Active exploitation of SAP NetWeaver Zero-Day CVE-2025-31324 surges
At the end of April, the CrowdSec Network detected a wave of exploitation attempts targeting a critical zero-day vulnerability (CVSS 10.0) in SAP NetWeaver's Visual Composer component. This flaw allows unauthenticated attackers to upload arbitrary files, leading to remote code execution with high privileges.

Key findings
• The CrowdSec Network successfully detected coordinated actors exploiting this vulnerability for the first time on April 26, 2025.
• Now, the number of exploiters has increased 20-fold, and the CrowdSec Network has identified several threat actors behind it with more than 1,700 IPs actively scanning for this vulnerability.
• While some are flagged as benign actors, such as Stretchoid, some are also truly malicious.

About the exploit
A critical zero-day vulnerability (CVSS 10.0) was identified in SAP NetWeaver's Visual Composer component.

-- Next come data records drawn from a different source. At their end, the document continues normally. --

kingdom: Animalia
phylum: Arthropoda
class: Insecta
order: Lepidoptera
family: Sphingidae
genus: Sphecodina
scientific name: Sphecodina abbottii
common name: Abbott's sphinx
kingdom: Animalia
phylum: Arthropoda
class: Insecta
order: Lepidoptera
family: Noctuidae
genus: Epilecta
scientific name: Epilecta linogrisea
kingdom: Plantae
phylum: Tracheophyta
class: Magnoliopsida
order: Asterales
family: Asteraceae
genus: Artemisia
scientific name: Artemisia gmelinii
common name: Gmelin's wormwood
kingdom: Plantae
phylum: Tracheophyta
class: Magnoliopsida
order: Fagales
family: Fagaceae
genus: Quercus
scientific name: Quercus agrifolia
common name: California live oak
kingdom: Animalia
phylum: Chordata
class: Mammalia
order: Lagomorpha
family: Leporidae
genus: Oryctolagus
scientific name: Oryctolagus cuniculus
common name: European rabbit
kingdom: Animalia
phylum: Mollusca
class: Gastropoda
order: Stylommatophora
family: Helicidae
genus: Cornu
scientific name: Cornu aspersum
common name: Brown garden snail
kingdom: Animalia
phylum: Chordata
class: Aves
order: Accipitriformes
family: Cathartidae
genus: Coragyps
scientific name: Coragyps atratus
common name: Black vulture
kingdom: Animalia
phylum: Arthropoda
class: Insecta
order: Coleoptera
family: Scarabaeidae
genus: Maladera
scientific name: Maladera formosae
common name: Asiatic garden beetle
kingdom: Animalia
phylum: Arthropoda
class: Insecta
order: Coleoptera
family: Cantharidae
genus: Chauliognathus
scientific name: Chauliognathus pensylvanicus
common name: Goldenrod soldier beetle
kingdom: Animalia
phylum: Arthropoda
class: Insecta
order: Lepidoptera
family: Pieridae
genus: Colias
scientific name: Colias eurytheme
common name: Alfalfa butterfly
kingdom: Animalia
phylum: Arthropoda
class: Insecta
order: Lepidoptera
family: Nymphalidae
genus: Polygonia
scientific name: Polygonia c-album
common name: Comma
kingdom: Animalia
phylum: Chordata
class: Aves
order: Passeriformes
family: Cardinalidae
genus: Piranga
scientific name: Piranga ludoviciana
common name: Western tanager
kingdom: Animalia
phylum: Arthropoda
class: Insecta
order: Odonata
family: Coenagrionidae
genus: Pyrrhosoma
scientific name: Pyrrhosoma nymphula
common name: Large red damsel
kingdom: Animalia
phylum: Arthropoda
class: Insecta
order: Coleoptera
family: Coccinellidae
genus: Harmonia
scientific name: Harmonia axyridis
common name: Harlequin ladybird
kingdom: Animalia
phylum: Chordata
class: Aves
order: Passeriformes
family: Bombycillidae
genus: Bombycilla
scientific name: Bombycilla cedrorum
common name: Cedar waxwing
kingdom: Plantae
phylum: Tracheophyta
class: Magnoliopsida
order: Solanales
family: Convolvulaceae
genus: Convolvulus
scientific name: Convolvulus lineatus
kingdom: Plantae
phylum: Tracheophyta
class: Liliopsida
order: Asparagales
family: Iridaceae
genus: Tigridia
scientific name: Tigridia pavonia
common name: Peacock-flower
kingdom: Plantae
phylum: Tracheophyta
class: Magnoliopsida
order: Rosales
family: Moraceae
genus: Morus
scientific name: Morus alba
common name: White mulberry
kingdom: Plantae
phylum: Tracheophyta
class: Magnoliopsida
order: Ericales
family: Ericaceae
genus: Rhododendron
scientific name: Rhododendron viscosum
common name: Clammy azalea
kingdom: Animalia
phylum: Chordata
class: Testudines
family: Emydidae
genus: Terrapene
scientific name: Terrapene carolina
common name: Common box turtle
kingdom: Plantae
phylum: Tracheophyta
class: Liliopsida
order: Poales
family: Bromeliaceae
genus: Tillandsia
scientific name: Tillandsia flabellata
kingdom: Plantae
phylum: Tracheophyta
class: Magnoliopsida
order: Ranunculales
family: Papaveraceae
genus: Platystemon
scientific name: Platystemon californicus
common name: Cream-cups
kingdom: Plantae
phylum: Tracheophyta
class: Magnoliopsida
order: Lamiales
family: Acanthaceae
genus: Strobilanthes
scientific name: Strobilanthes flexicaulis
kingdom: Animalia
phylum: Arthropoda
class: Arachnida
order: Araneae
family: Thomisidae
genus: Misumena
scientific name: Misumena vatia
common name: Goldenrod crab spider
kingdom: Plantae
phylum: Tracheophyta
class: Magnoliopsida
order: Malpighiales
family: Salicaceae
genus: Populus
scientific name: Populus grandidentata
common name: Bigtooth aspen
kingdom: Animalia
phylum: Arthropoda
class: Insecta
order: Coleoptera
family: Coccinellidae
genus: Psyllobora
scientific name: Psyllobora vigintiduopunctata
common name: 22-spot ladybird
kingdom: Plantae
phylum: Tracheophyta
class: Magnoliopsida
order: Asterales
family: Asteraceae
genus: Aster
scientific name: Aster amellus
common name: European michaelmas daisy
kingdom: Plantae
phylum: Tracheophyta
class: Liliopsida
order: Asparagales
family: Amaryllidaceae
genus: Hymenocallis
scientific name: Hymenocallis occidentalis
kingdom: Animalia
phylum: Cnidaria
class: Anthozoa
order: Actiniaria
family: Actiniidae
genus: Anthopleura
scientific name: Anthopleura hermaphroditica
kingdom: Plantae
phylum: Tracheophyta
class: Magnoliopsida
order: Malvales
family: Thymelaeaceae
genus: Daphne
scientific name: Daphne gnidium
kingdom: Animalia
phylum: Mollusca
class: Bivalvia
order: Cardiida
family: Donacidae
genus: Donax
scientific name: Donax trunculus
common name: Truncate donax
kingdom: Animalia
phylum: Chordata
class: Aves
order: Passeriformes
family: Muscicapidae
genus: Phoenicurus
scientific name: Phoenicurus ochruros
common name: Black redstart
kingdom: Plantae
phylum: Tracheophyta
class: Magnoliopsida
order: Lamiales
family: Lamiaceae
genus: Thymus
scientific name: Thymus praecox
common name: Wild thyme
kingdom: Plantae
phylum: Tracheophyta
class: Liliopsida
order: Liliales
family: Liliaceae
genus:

This flaw allows unauthenticated attackers to upload arbitrary files via the /developmentserver/metadatauploader endpoint, leading to remote code execution with high privileges. Active exploitation in the wild was confirmed, with attackers deploying web shells and tools like Brute Ratel to gain persistent access.

Trend analysis
• April 25, 2025: The CrowdSec Network starts flagging the first exploitation attempts.
• April 28, 2025: The CrowdSec Network publicly communicated about 40 IPs exploiting the CVE.